In honor of Black History Month, Broadway.com is once again inviting Broadway artists to celebrate the Black theatermakers who inspire them. Stars are taking this chance to honor their friends, mentors, co-stars and idols for this year’s edition. Continue reading to read about the incredible stage manager Freestyle Love Supreme‘s Aneesa Folds is honoring, and click here to stay up to date on the series.

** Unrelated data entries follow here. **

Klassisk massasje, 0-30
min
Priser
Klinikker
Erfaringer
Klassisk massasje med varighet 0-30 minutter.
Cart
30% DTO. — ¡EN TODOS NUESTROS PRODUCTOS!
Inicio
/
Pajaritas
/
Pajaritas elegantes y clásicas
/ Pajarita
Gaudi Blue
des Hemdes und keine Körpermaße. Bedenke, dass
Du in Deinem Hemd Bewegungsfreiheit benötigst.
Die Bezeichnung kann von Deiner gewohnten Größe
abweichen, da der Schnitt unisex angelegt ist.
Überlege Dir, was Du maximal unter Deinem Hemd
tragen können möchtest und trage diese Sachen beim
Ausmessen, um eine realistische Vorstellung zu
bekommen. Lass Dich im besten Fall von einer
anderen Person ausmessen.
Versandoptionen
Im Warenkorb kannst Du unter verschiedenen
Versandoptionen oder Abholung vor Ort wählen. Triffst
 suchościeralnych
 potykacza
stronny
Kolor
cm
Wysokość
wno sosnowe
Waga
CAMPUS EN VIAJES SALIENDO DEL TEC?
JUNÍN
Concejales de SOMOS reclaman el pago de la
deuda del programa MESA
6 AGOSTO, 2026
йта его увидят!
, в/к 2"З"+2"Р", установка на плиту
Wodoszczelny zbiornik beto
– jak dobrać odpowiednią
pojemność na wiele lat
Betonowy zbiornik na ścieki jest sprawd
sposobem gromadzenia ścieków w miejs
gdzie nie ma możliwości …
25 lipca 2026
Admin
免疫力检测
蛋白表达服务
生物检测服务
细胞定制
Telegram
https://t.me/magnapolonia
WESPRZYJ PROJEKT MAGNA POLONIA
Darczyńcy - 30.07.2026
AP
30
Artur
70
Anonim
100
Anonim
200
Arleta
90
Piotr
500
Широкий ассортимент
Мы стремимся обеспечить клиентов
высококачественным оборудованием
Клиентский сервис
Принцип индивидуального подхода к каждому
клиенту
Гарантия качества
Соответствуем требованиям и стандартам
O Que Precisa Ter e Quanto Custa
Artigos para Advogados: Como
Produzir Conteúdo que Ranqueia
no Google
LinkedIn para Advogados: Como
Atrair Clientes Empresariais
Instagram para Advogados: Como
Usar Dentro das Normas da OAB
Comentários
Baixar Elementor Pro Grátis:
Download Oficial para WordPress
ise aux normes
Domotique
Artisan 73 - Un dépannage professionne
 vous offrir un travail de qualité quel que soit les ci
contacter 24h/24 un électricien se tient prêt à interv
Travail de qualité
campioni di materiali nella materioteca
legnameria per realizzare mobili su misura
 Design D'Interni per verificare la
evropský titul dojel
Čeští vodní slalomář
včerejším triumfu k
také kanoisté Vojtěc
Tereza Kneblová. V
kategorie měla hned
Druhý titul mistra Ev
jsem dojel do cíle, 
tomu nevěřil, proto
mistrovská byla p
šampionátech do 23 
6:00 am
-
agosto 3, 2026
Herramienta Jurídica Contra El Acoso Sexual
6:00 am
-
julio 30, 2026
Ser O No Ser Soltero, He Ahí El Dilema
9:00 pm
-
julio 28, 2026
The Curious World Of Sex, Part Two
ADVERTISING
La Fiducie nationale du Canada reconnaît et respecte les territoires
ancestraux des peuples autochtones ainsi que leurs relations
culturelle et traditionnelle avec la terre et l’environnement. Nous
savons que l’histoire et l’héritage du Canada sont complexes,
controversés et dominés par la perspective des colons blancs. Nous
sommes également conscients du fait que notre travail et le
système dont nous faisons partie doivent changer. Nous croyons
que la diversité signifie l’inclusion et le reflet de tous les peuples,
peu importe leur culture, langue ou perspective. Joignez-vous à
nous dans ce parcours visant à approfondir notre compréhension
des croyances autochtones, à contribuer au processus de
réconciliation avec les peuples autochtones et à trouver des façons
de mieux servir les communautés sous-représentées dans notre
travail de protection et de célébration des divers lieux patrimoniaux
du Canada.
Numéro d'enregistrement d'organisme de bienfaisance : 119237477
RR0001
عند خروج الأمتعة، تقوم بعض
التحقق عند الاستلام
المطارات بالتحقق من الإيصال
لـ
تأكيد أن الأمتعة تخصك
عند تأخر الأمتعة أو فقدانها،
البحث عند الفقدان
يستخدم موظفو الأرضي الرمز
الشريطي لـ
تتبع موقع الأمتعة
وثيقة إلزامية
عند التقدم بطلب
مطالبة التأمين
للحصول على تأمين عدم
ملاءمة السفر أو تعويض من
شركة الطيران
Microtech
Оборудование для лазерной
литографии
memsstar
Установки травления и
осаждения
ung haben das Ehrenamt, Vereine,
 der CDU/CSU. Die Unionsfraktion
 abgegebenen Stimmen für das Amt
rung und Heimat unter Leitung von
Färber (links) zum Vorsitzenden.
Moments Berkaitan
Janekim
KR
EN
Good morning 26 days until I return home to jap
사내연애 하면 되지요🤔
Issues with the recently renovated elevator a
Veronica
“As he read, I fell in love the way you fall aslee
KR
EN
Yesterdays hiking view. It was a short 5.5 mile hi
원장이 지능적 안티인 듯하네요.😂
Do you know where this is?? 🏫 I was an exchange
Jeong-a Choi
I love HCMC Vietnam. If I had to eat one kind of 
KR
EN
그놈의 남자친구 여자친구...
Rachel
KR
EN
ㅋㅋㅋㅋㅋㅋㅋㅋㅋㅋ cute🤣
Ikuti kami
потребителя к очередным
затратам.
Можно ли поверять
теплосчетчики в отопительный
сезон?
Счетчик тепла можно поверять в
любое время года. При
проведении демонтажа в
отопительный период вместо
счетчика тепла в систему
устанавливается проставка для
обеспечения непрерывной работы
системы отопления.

Aneesa Folds (a.k.a. Young Nees) made her Broadway debut in Lin-Manuel Miranda and Anthony Veneziale’s high-energy improvisational show Freestyle Love Supreme. Folds joined the crew for the Broadway run at the Booth Theater after impressing cast members with her improv and rap skills while taking classes at the Freestyle Love Academy. She can be seen in Hulu’s documentary We Are Freestyle Love Supreme and continues to work with the troupe that has become a second family. One person that Folds connected with off-stage during her Broadway run was the show’s stage manager, Cody Renard Richard, whom she honors below.
Cody Renard Richard has been a Broadway stage manager for 10 years and has the stacked resume to prove it. Not only is he the assistant stage manager for Hamilton, but he also served as the production stage manager for Freestyle Love Supreme. His past assistant stage managing jobs include Dear Evan Hansen, The Lion King, Kinky Boots, If/Then and more. Richard has been one of the Director’s Guild Association’s stage managers for the 2019 Tony Awards and 2019 MTV Video Music Awards. He also worked with NBC as a stage manager for Jesus Christ Superstar Live!, Hairspray Live! and The Wiz Live! During the Broadway shutdown, Richard has been vocal about equality and equity in the industry and founded The Cody Renard Richard Scholarship Program for aspiring BIPOC theatermakers. He was named one of Variety‘s 2020 Broadway Players to Watch, making him the first stage manager to be recognized in the category.
Folds on Richard: “The person I would like to shout-out and celebrate this month is my stage manager, my friend, my president—Cody Renard Richard. He is a prime example of standing in your power and asking for what you want, because if you want something enough you shall receive it. He’s using his voice in ways that he didn’t even think imaginable by getting the word out there about Black issues and Black issues in theater. He’s creating space for young Black people and young POC to see themselves. I know he didn’t see himself when he was trying to become a stage manager, so he’s created that space. He is part of the small amount of Black stage managers that we have in this community, and he’s created a scholarship program. I’m so proud of the way he continues to pave the way and give back to young people. I hope he will be an inspiration to more people. I am so proud to have him in my life.”